Same principle applies here, unless the 'X' people are being asked not to do runs well beyond the bounds of common decency. If a player says "Don't do X" where X is something fairly harmless (e.g. speaking with a funny accent for a character, playing a character sub-optimally, etc.) I'm going to be looking far harder at the player making that request than at the player to whom the request is made; and even more so if it comes down to a "him or me in the game" choice. You force that choice, you're very very likely going to lose.
 

I hate digging into single points this deep into a thread, but, this one stuck out at me bad enough I gotta comment on it and hammer on it like a nail.


how

how in the world does "Being a fan of a fictional character" not make sense?

Do you... Not like fictional characters? Didn't read LotR and want Frodo and Sam to succeed?
I want Frodo and Sam to succeed.

I'm also not DMing them, which makes my point of view entirely different. As a reader, I'm an engaged spectator cheering them on. As a DM I'm supposed to be a neutral referee not cheering anybody on.
That's being a fan. You're not making things easy for them, you're the maker of the Original Character about the poor the Bad Times Juice on them (as everyone who has ever made an original character does) and wanting to see them struggle against it. But just the same, you want to see what they do. Eager to see their next adventure, the next way they mess up and crash into the house of cards around them.
That's being interested, but being interested alone doesn't make you a fan. A fan actively wants them to succeed, where an interested viewer just wants to see what comes next without concern for whether they succeed or fail or somethingin between.

That's the flaw with the phrase "Be a fan of the characters" as DM advice, because being a fan means actively wanting them to succeed and thus implies the imposition of a bias toward making sure they do succeed.

"Be interested in the characters" would be a far better phrasing.
 

I don't think lines and veils normally work under the description "evil".

Nor did I say anything about "fairness".

I simply said that a rule that says If the GM judges a player's character as acting in an evil fashion, the player forfetis the chance to play that character in that game is not a rule that gives the players full control over their PCs.

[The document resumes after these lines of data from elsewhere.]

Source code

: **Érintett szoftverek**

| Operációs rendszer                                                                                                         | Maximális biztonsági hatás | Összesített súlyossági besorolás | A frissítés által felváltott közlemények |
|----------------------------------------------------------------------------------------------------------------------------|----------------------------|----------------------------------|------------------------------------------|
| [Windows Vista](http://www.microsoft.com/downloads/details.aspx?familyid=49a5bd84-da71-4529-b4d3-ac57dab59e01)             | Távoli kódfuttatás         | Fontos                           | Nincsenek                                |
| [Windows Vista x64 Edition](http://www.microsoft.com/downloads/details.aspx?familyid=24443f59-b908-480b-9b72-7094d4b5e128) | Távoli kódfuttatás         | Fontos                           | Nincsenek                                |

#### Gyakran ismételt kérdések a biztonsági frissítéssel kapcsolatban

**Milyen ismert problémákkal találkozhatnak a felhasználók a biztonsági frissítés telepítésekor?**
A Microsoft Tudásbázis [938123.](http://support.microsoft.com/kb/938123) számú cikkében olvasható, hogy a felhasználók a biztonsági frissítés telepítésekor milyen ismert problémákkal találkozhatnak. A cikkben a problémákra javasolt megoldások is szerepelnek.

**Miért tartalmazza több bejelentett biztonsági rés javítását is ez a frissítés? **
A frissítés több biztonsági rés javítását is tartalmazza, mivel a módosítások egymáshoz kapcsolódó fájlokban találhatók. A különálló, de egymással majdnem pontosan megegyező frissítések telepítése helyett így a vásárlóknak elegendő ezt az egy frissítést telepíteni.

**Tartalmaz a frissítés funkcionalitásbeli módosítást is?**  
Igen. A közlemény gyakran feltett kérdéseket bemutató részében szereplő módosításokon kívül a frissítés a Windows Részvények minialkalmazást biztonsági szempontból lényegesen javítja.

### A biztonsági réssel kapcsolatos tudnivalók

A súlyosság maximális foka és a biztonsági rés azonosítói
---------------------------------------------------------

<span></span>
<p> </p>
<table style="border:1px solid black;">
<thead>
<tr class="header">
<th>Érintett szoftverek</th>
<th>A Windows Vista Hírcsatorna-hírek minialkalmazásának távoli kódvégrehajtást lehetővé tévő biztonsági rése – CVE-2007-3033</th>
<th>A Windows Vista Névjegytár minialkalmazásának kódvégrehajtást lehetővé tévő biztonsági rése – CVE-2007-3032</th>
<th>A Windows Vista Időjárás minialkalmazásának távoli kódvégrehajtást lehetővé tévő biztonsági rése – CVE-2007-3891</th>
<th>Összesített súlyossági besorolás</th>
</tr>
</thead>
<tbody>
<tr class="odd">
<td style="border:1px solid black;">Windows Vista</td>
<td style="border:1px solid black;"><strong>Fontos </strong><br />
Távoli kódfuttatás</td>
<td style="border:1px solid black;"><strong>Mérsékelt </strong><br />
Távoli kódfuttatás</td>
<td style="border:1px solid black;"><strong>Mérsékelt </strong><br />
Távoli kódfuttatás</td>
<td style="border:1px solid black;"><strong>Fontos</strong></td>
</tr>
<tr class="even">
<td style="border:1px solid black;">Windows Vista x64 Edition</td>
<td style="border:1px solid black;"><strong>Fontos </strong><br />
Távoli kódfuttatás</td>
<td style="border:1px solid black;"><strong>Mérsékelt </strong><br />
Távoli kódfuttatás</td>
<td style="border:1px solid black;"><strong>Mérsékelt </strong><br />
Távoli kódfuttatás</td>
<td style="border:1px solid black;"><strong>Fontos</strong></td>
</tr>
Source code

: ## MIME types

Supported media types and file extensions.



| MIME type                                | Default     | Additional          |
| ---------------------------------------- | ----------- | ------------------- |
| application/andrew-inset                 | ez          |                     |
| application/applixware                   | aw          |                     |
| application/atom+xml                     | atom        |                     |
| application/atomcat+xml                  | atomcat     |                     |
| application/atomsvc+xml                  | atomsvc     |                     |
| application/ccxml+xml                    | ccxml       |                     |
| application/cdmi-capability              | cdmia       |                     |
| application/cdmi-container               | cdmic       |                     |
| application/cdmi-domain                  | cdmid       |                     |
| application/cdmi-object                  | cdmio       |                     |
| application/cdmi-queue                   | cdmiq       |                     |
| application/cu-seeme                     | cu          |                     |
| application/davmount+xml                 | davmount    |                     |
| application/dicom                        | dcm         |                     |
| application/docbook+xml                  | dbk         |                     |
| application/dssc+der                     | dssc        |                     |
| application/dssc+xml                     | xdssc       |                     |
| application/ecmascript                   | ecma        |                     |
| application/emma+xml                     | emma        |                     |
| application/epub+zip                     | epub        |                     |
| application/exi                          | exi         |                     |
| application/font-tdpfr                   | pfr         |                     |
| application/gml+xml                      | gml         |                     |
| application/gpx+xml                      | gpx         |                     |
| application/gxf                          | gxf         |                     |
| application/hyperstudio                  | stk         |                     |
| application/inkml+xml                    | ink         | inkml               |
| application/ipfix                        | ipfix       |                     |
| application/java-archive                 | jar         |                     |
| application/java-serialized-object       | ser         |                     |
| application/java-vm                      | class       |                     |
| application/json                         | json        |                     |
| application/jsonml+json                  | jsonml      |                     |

So? If I'm in a group and someone starts bullying and intimidating other players in the group to the point where it becomes uncomfortable for other players what happens? What if they start spewing racist garbage, misogyny and insults? Suppose they literally start yelling and screaming at others because "that's who their character is"?

In functional groups that abusive player is at best going to be asked to tone it down and more likely will be kicked out of the group. I assume we all have limits on what type of behavior we allow when playing a game with others. I don't see an issue with that. I don't see an issue with telling people I don't allow evil PCs because that's not the kind of game I want to be involved in.

Why should one person's preference override the preferences of the rest of the group?